Corbyn had the Labor whip removed and was initially suspended from the party after claiming last month that “the magnitude of the problem” with accusations of Labor anti-Semitism was “dramatically exaggerated for political reasons by our opponents.”
He also said that he did not accept all the conclusions of the report by the Equality and Human Rights Commission on Labor’s handling of anti-Semism cases under his leadership.
In a statement posted on his Facebook page Tuesday and also provided to the party itself, Corbyn said he wanted to “clear up any confusion about what he had meant.”
“I am sorry for the pain that this problem has caused the Jewish community and I would not want to do anything that could exacerbate or prolong it,” he said.
“To be clear, concerns about anti-Semitism are neither ‘exaggerated’ nor ‘exaggerated’.
“The point I wanted to make was that the vast majority of Labor Party members were and remain committed antiracists deeply opposed to anti-Semitism.

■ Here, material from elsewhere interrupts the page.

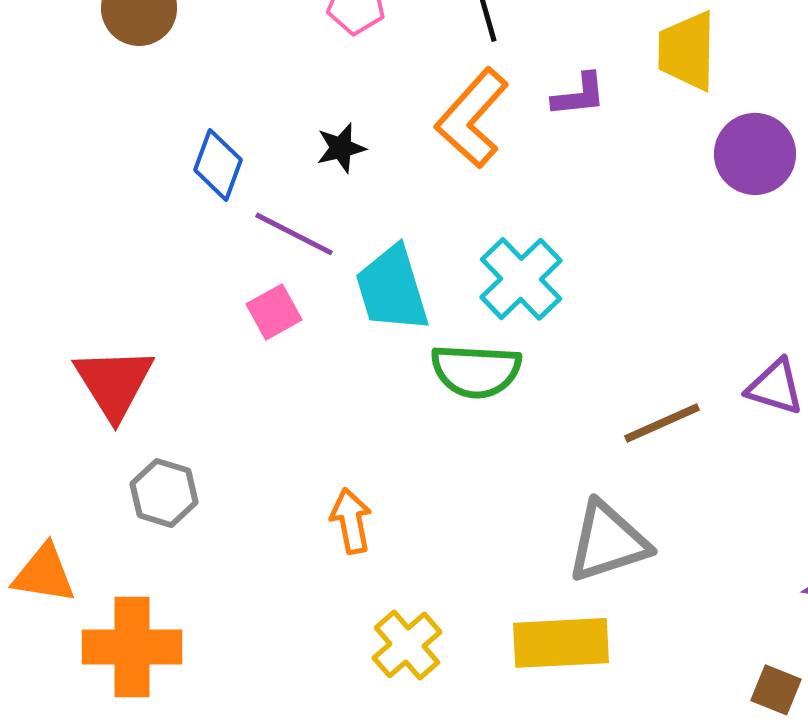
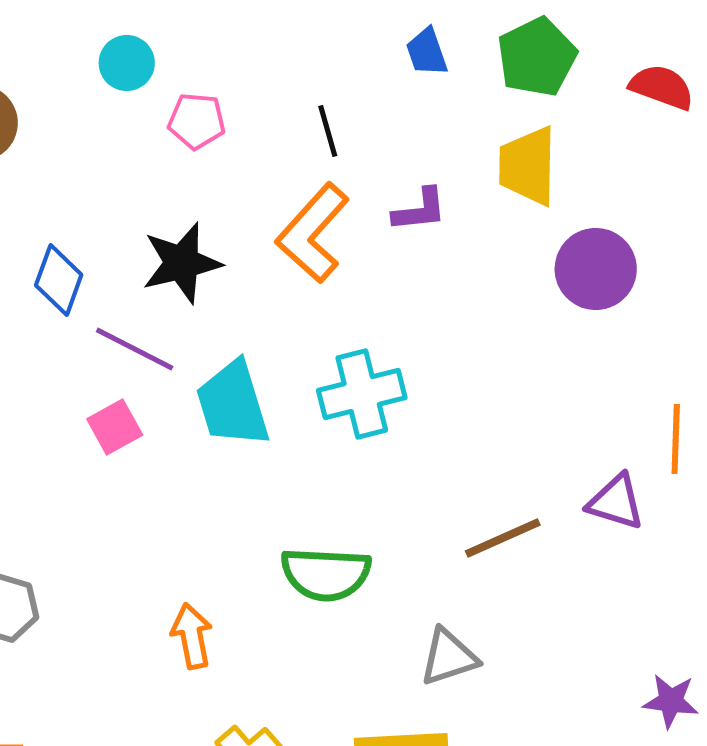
black star: (341, 148) -> (182, 263), size x1.6
cyan cross: (521, 279) -> (362, 394), turned 30
green semicircle: (476, 371) -> (326, 574), moved
gray triangle: (608, 542) -> (449, 657), size x0.7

“I fully support Keir Starmer’s decision to accept all of the EHRC’s recommendations in their entirety and, in accordance with my own longtime convictions, I will do what I can to help the party move forward, united against the anti-Semitism that has been responsible for so many of the greatest crimes against humanity in history. “
However, this clarifying statement did not offer an apology or retraction of his comments on the day of the EHRC’s report publication.